### Tarefa a realizar
Atualize o trecho sobre a competência urbanística dos Municípios na parte que começa com as palavras "Mas, sem sombra" e termina com "em lei federal.", trocando "plano diretor" por "plano urbanístico municipal".

### Trecho do documento
····················

Nota-se que todos os dispositivos em questão tratam da matéria de urbanismo, porquanto atribuem competência constitucional aos Municípios para planejamento urbanístico (IV), ordenação do solo (VIII) e da paisagem urbana (IX).

Mas, sem sombra de dúvidas, o mais completo dos dispositivos citados é o art. 182, que atribui aos Municípios competência para cuidar da política urbana, pois abriga quase tudo que é ligado à matéria de urbanismo, tais como, o planejamento urbanístico, a ordenação do solo, a ordenação urbanística de áreas de interesse especial, a ordenação urbanística da atividade edilícia e instrumentos de intervenção urbanística.69

Há de se registrar, ainda, que a Constituição Federal prevê como instrumento básico da política de desenvolvimento e de expansão urbana o plano diretor, de competência legislativa dos Municípios, o qual, por sua vez, deve observar as diretrizes gerais traçadas em lei federal.

····················

### Trechos de dados

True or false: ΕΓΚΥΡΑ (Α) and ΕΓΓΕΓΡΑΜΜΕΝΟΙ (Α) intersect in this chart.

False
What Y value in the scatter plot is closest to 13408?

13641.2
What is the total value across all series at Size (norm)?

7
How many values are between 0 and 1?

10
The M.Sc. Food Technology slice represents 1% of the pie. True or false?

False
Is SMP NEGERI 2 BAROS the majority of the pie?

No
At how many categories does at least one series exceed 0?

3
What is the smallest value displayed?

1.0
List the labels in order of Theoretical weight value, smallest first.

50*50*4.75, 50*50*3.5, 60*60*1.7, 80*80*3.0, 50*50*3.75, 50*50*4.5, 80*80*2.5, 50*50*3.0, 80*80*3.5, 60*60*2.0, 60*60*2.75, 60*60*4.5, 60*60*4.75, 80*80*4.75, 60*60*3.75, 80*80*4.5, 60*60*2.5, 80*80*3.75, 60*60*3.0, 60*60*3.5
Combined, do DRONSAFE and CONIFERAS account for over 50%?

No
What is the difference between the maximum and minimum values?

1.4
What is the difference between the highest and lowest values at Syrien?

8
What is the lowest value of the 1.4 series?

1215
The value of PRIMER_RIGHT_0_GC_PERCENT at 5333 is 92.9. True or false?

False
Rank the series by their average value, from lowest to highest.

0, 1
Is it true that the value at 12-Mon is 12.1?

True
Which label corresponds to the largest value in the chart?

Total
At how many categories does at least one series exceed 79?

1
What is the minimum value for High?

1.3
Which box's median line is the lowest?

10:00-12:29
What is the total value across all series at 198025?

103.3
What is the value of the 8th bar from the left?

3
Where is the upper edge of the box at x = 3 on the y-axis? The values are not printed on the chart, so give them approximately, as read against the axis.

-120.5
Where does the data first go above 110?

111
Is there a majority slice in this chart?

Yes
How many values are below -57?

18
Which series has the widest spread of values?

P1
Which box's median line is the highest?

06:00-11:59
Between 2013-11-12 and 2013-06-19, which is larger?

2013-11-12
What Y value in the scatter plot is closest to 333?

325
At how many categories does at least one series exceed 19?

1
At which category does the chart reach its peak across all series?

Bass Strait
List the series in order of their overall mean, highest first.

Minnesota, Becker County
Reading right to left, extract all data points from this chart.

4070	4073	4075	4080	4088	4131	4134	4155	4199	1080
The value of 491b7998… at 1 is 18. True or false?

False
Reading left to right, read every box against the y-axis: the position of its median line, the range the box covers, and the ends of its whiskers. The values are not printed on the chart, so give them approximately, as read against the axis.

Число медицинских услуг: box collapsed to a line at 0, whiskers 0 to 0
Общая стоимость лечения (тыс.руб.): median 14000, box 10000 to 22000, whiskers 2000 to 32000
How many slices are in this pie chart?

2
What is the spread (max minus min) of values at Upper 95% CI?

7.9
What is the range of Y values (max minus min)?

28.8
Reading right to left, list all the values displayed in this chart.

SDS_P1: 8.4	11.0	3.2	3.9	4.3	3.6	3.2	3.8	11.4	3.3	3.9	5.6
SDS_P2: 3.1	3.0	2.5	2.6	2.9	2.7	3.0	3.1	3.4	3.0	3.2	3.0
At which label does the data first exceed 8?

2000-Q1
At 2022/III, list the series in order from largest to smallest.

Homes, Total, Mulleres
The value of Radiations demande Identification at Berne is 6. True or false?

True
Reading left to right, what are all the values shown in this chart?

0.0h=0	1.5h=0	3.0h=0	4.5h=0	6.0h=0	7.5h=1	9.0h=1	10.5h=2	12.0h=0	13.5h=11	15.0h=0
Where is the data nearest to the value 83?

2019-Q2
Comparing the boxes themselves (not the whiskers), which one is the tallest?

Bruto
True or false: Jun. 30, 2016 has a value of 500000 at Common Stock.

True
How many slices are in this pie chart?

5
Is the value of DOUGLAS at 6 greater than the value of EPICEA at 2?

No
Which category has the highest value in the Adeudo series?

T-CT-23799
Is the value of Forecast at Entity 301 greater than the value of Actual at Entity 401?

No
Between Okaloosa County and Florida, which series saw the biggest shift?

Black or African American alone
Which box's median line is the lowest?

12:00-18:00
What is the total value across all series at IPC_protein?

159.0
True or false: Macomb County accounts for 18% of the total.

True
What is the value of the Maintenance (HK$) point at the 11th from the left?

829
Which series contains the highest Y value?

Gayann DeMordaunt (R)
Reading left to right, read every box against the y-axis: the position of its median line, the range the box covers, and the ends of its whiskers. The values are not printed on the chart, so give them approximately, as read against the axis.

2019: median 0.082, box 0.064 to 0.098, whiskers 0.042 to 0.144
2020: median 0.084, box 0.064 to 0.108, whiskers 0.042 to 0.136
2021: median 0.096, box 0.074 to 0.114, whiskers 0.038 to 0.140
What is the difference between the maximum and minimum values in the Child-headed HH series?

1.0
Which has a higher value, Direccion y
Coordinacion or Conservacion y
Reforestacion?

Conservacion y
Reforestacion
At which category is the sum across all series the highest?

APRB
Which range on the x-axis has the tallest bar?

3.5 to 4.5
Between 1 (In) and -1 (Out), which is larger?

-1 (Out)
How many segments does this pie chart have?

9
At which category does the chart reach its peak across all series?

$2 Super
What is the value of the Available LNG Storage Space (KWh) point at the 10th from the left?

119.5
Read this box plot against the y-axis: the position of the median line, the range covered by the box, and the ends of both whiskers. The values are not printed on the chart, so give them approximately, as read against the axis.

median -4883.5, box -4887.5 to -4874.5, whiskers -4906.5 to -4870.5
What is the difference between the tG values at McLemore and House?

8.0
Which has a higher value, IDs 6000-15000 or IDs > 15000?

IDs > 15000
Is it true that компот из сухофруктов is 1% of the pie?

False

····················

### Tarefa concluída
Mas, sem sombra de dúvidas, o mais completo dos dispositivos citados é o art. 182, que atribui aos Municípios competência para cuidar da política urbana, pois abriga quase tudo que é ligado à matéria de urbanismo, tais como, o planejamento urbanístico, a ordenação do solo, a ordenação urbanística de áreas de interesse especial, a ordenação urbanística da atividade edilícia e instrumentos de intervenção urbanística.69

Há de se registrar, ainda, que a Constituição Federal prevê como instrumento básico da política de desenvolvimento e de expansão urbana o plano urbanístico municipal, de competência legislativa dos Municípios, o qual, por sua vez, deve observar as diretrizes gerais traçadas em lei federal.